Chapter 4. Small-Object Allocation

This chapter discusses the design and that of implementation of a fast allocator for small objects. If you use this allocator, the extra cost of dynamically allocated objects compared with stack-allocated objects often becomes negligible.

In various places, Loki uses very small objects—as small as a few bytes. Chapter 5 (Generalized Functors) and Chapter 7 (Smart Pointers) use small objects heavily. For various reasons, polymorphic behavior being the most important, these small objects cannot be stored on the stack and must live on the free store.

C++ provides the operators new and delete as the primary means of using the free store. The problem is, these operators are general purpose and perform badly for allocating small objects. To give an idea of just how bad "badly" is when it comes to small objects, some standard free store allocators may perform up to an order of magnitude slower, and also eat up twice as much memory, as the allocator that is the subject of this chapter.

"Early optimization is the root of all evils," Knuth said, but on the other hand, "belated pessimization is the leaf of no good," according to Len Lattanzi.
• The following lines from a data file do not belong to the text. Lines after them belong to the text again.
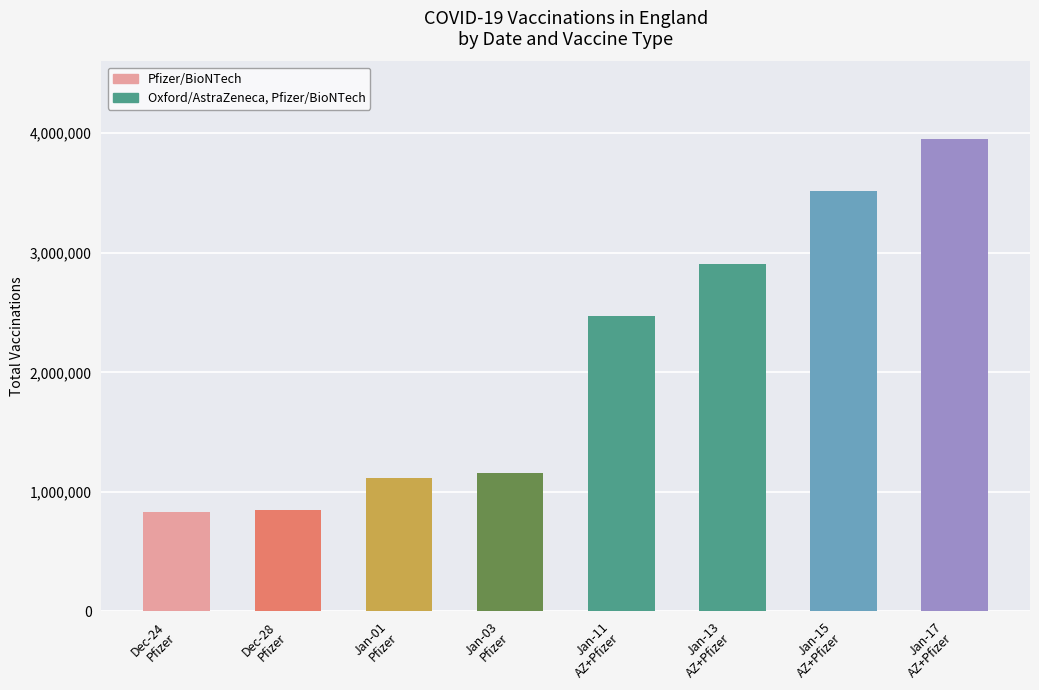

What is the difference between the values at Jan-13
AZ+Pfizer and Jan-15
AZ+Pfizer?

604358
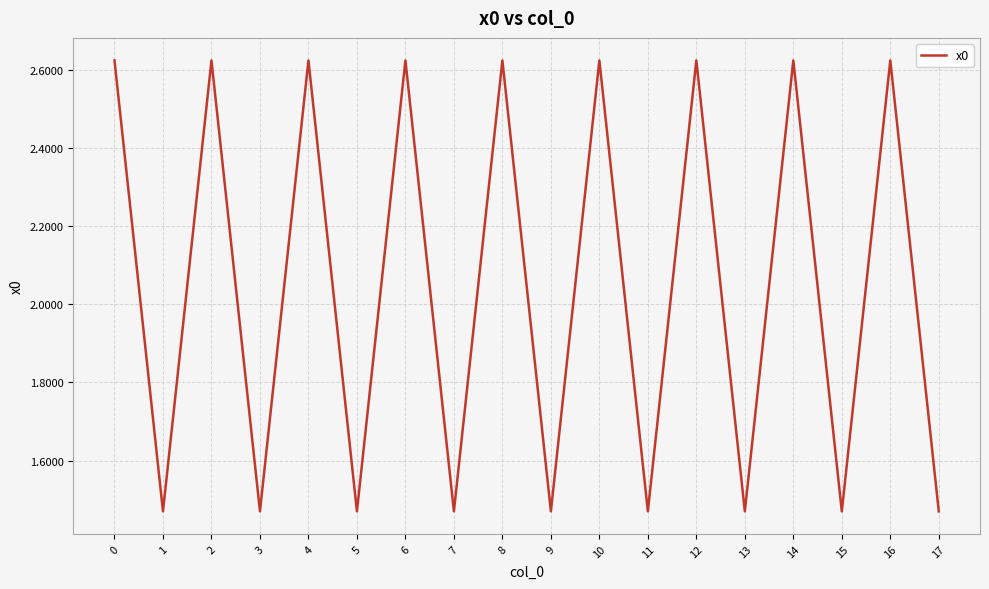

Between 4 and 7, which is larger?

4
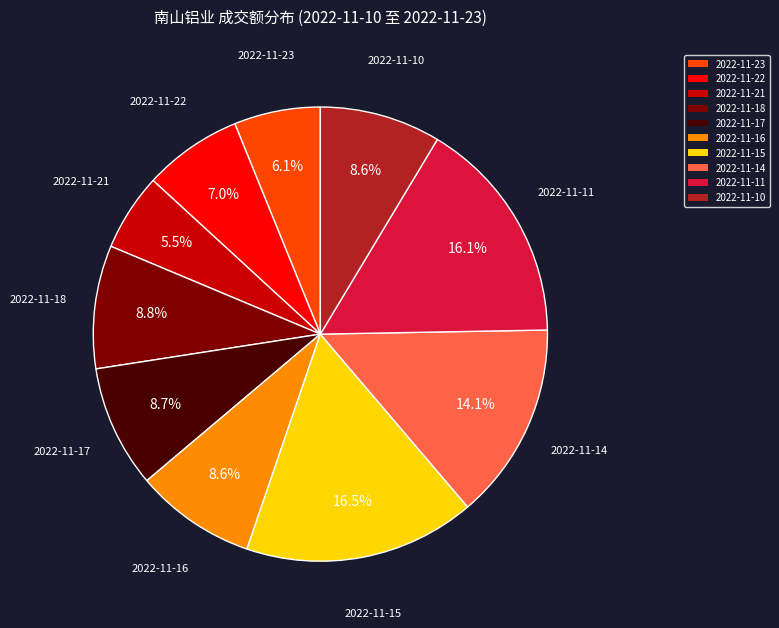

What is the ratio of the value at 2022-11-21 to the value at 2022-11-16?

0.6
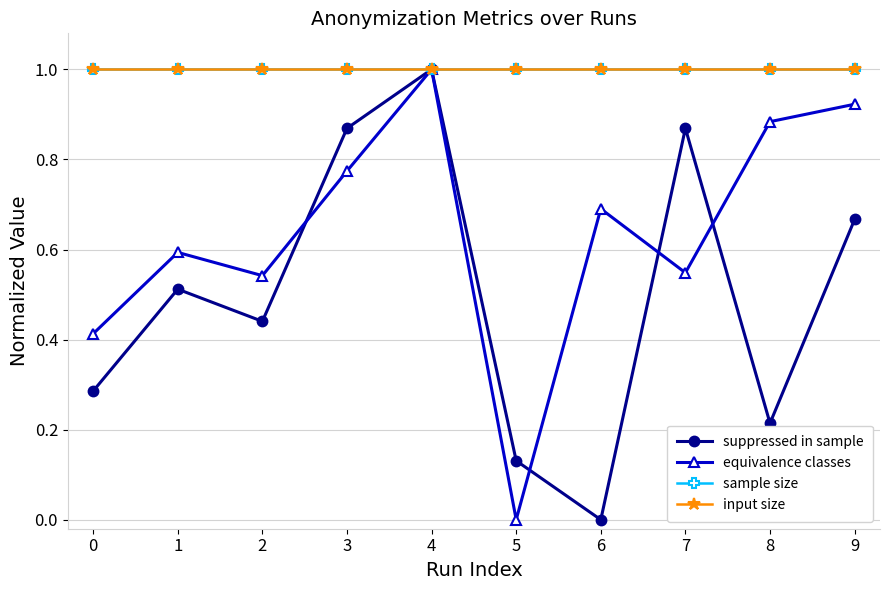

Rank the series by their maximum value, from lowest to highest.

suppressed in sample, equivalence classes, sample size, input size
A pessimization of one order of magnitude in the runtime of a core object like a functor, a smart pointer, or a string can easily make the difference between success and failure for a whole project. The benefit of cheap, fast, dynamic allocation for small objects can be enormous because it allows you to apply advanced techniques without worrying about significant loss in performance. This provides a lot of incentive for looking into optimizing free store allocation for small objects.

Many books on C++, such as Sutter (2000) and Meyers (1998a), mention the usefulness of writing your own specialized memory allocator. Meyers, after describing an implementation, leaves some details "in the form of the dreaded exercise for the reader," and Sutter sends you to "your favorite advanced C++ or general-purpose programming textbook." The book you're now reading doesn't pretend to become your favorite; however, this chapter does go down to the metal and implement a standard C++ custom allocator in every detail.

After reading this chapter, you will understand the subtle, interesting issues associated with tuning memory allocators. You will also know how to use Loki's heavy-duty small-object allocator, the workhorse of smart pointers and generalized functors.